Friday, November 17, 2006

Enfranchising the child: picture books, primacy, and discourse

Imagine a discourse between the arts in which the conventions of what we might call "ordinary" cognition do not apply, on a site of intense lobbying neither tethered by history or cultural integrity, nor, frequently, concerned with social cohesion or communicative norms. It will be a discourse in which the categories of an imperial culture are abrogated (however temporarily) by an "indigenous" one, yet it will undoubtedly also be a site of intense "colonization." On it, likewise, there will be an appropriation of language on an unprecedented scale. Past experience will play little part. Memory is short and episodic, rather than semantic. It is a primal discourse. Primal in that it is the site of first contact. Primal also in that it is most often considered to be the meeting of a primitive culture and an advanced. Primal, likewise, in a behavioral sense: in it, the satisfaction of physiological needs is tantamount. Indeed, body and mind here are in a state of kinetic unrest. This is a scene of prolonged immat urity, yet ontological and epistemological questions held in a private language are encouraged to be made public. Here the verbal arts have no canon. Literature has no prevailing cultural standard of merit. Questions of the popular and the high cultural are not naturalized and the fictional and nonfictional carry the same degree of verisimilitude as works of propaganda, rhetoric, and didacticism. In modem times, the West has become the site of this tenacious yet frequently unacknowledged imperial discourse, the discourse between multifarious forms of artistic representation to win the attention of children. It is in such a discourse that the picture book is located.

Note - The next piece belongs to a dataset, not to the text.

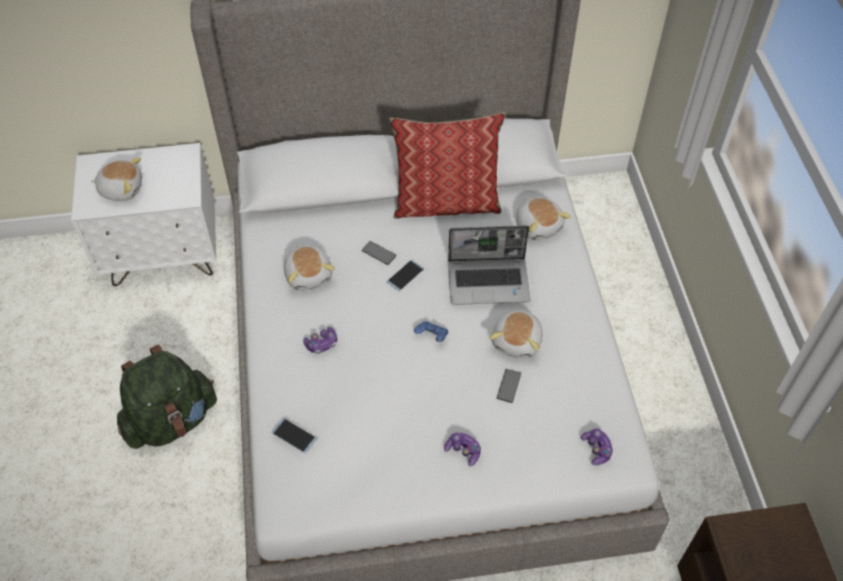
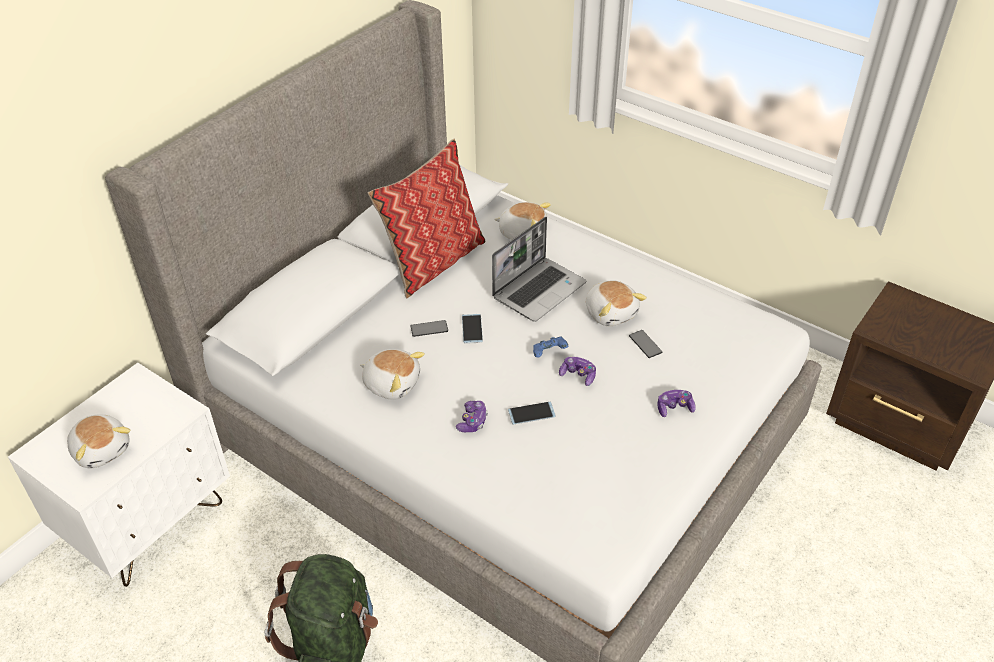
camera: 45 degrees left, 10 degrees down
(121, 188) = (102, 449): plush toy -> plush toy turned 90 degrees clockwise
(294, 436) = (544, 498): phone -> phone (531, 413)
(596, 449) = (751, 338): game controller -> game controller (578, 375)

Arguing the need for a critical language for the discussion of children's picture books, Peter Hunt suggests that "to force pictures into the same mould as words seems to be potentially unproductive, except in terms of establishing conventions, when, of course, it is, by definition, necessary" (181). It is impossible, however, to conventionalize pictorial representation to the same degree as linguistic representation. Linguistic systems are mastered painstakingly, piece by piece, referent by referent, word by word. Pictorial systems, by contrast, are mastered all at once; they involve what Flint Schier has called "natural generativity" and are therefore much less conventional than linguistic systems. Each system, nevertheless, relies on general agreement and on a willingness to engage in communicative activity: the pictorial system on deep recognitional capacities that link object and its picture, the linguistic system on lexical and syntactical regularities and rules.

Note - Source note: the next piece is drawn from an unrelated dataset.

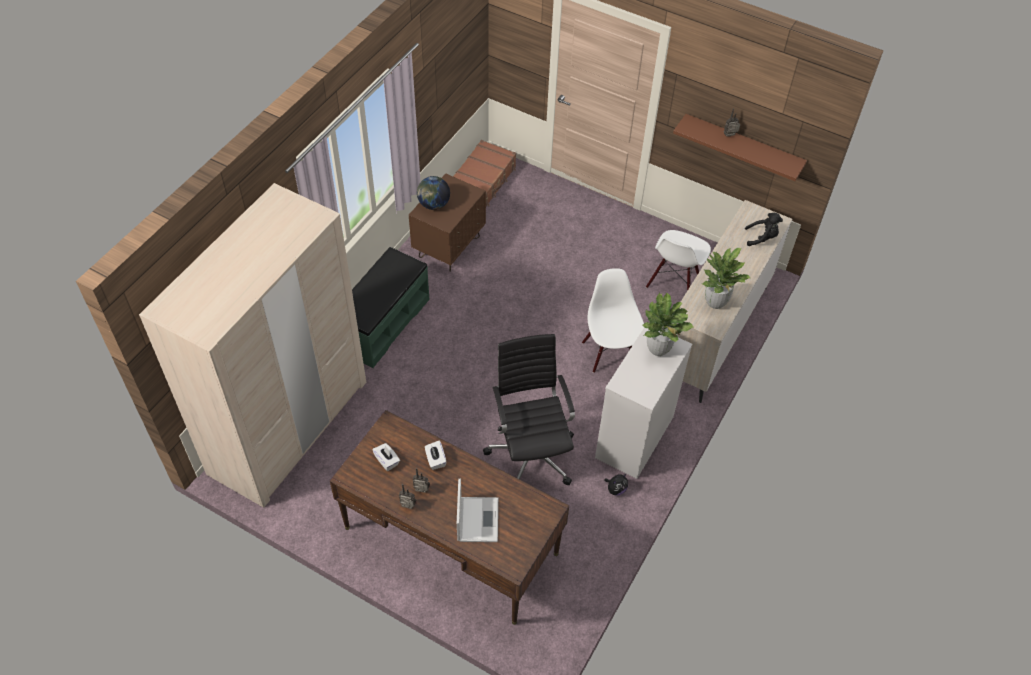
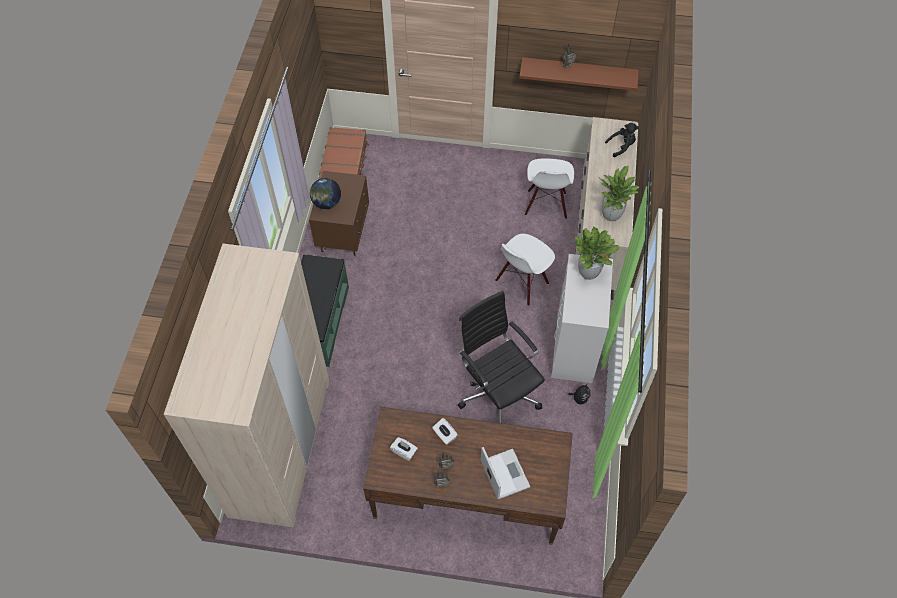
camera: 20 degrees left, 5 degrees up
(610, 353) = (522, 283): white chair -> white chair turned 105 degrees counterclockwise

In the media-saturated culture of the contemporary West, the commonalities and differences of our separate but shared experiences are frequently offered up in a televisual or hypertextual format in which what Hunt describes as "force" is a set of discursive practices that address and interpellate both adults and children as potential viewers or listeners. The linguistic and the pictorial are frequently experienced as synergistic or polylogic systems bound up in this mass media, a media whose intention, according to Jean Baudrillard, is to transcribe the complexity of contemporary life into an ongoing procession of meaningless simulacra, a hyperreal, "a real without origin or reality" (2).

Baudrillard's disenchanted vision of postmodernity, articulated most profoundly in the late 1970s and 1980s, produced an interesting ontological metaphor. "Disneyland," he claimed, "is there to conceal the fact that it is the 'real' country, all of 'real' America, which is Disneyland (just as prisons are there to conceal the fact that it is the social, in its entirety, in its banal omnipresence, which is carceral). Disneyland is presented as imaginary in order to make us believe that the rest is real, when in fact all of Los Angeles and the America surrounding it are no longer real, but of the order of the hyperreal and of simulation" (25). As Baudrillard's dystopic metaphor of America was offered up, somewhat questionably, as a metaphor appropriate for the entire West, it is worthwhile noting its prime rhetorical flaw. Simply, that Disneyland's aesthetic, its communicative philosophy, has a very specific cultural origin. It is constructed, not as Baudrillard intimates, in adulthood; rather, it is constructed within the realms of childhood.

Childhood is a construct of modernity. As Phillipe Aries argues, [...] the new sciences such as psycho-analysis, paediatrics and psychology devote themselves to the problems of childhood, and their findings are transmitted to parents by way of a mass of popular literature. Our world is obsessed by the physical, moral and sexual problems of childhood. [...] The preoccupation was unknown to medieval civilization, because there was no problem for the Middle Ages: as soon as he had been weaned, or soon after, the child became the natural companion of the adult.